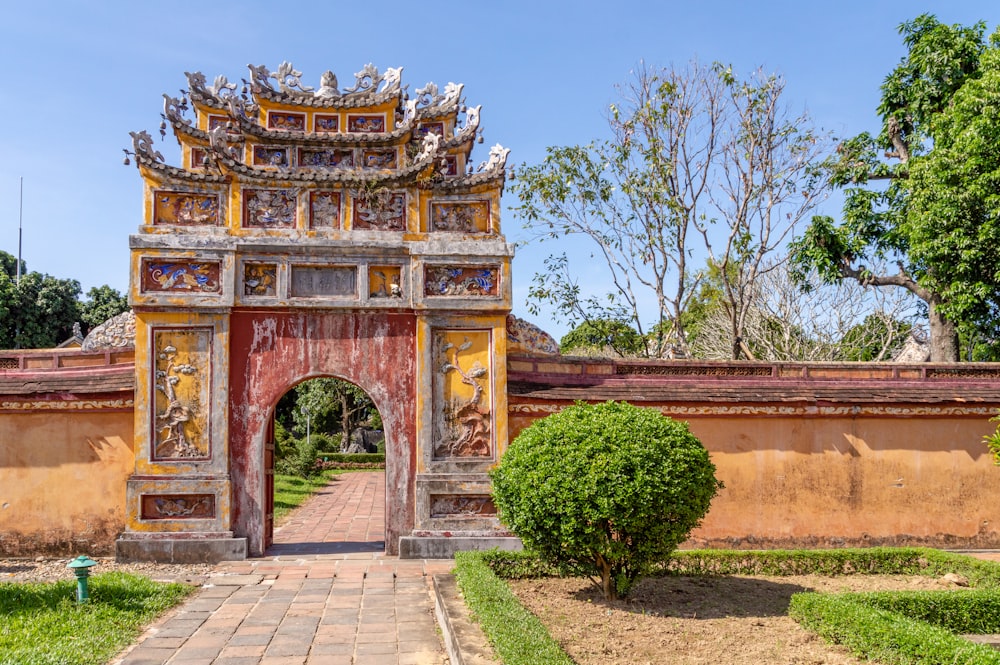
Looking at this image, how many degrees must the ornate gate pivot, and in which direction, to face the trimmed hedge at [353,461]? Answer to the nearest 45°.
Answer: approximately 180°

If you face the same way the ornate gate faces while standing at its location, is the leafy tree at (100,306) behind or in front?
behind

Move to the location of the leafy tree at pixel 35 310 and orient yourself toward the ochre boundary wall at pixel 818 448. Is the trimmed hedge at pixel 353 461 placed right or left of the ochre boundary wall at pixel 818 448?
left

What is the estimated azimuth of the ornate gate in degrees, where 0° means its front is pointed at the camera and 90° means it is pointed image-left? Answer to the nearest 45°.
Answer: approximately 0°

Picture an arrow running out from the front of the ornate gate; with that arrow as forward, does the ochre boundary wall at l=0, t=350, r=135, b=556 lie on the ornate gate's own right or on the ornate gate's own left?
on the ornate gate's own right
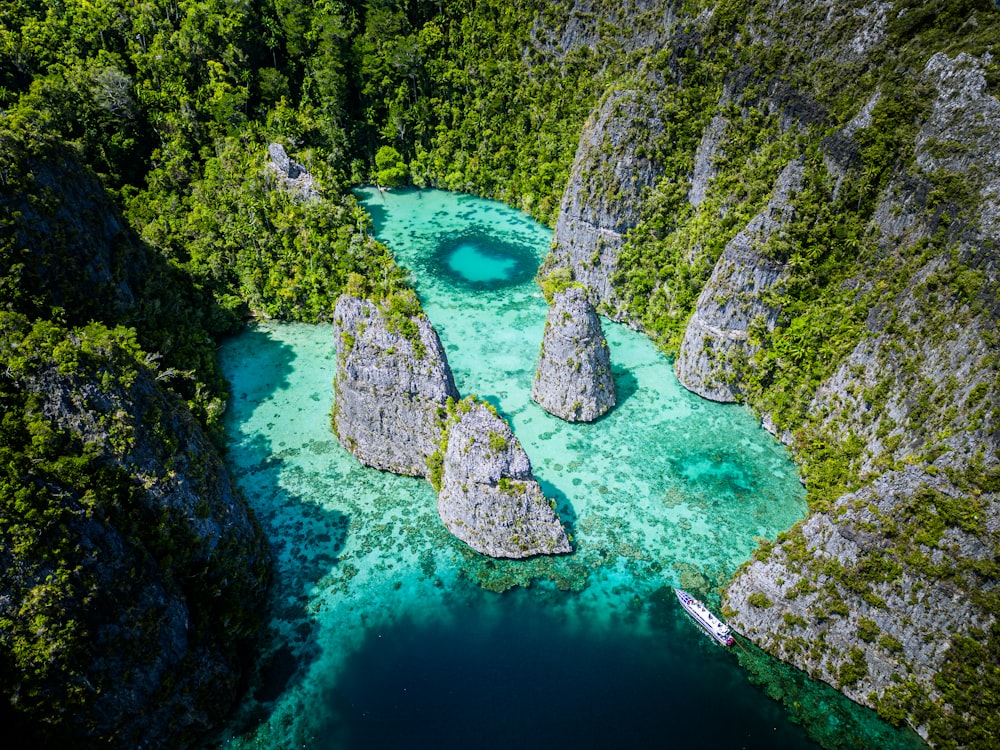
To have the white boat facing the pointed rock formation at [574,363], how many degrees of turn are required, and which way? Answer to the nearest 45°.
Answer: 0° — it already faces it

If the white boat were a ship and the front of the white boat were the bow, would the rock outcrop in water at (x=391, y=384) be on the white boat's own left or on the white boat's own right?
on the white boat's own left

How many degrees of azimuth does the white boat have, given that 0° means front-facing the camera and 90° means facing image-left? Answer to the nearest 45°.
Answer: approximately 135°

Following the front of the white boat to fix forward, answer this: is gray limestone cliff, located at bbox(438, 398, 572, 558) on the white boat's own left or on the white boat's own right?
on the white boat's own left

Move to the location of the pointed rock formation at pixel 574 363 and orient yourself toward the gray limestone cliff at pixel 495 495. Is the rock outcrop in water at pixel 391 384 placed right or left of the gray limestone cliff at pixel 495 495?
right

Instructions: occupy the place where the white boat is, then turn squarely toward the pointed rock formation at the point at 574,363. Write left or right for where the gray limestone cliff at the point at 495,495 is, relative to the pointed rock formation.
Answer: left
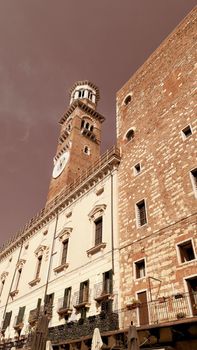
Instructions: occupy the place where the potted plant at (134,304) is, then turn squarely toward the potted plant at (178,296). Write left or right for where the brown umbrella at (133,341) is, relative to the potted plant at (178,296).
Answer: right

• _Task prompt_
Give the listing above as a two-column CSV with the columns "prompt" and "answer". Each request gets one row, and both its text and its answer go in a single quoted field with line breaks replaced by spaces. Leave the pictures out.

• _Answer for the task_
prompt,answer
"Looking at this image, how many degrees must the ornate gate pivot, and in which direction, to face the trimmed hedge at [353,461]? Answer to the nearest 45°. Answer:","approximately 180°"
"If you face the same way the ornate gate faces while standing at its location, is the leafy tree at (100,306) behind or in front?","behind"
"Move to the location of the leafy tree at pixel 35 310 and orient yourself toward the ochre boundary wall at pixel 818 448. Is the trimmed hedge at pixel 353 461 placed right or left of the ochre boundary wall at pixel 818 448?","left"
"What is the estimated azimuth of the ornate gate in degrees, where 0° means its front is pointed at the camera and 90° means it is pointed image-left? Answer to the nearest 45°. Answer:","approximately 0°"
"Picture an arrow running out from the front of the ornate gate; with that arrow as forward, does the ochre boundary wall at l=0, t=350, r=135, b=556 lie on the ornate gate's own right or on the ornate gate's own left?","on the ornate gate's own right"
"To have the white boat facing the pointed rock formation at [574,363], how many degrees of turn are required, and which way? Answer to the nearest 45°. Answer:","0° — it already faces it"
"If the white boat were a ship and the front of the white boat were the bow, would the rock outcrop in water at (x=391, y=384) be on the white boat's own left or on the white boat's own right?","on the white boat's own left"
"How many degrees of azimuth does the white boat have, given that 0° means front-facing the camera and 90° means facing image-left? Answer to the nearest 45°. Answer:","approximately 135°"
"Following the front of the white boat to fix forward, answer this: is gray limestone cliff, located at bbox(438, 398, 572, 558) on the white boat's own left or on the white boat's own right?","on the white boat's own left"
"Move to the location of the pointed rock formation at pixel 574 363 and orient yourself toward the gray limestone cliff at pixel 495 495. Is the rock outcrop in water at pixel 391 384 placed right or left of the gray limestone cliff at pixel 495 495?","right"
"Instructions: occupy the place where the white boat is, then turn squarely toward the pointed rock formation at the point at 574,363. Write left or right for where the gray limestone cliff at the point at 495,495 is, relative to the pointed rock formation. Answer:","left"
"Instructions: occupy the place where the potted plant at (134,304) is, then turn squarely toward the potted plant at (178,296). Write left or right for where the brown umbrella at (133,341) is, relative to the potted plant at (178,296). Answer:","right"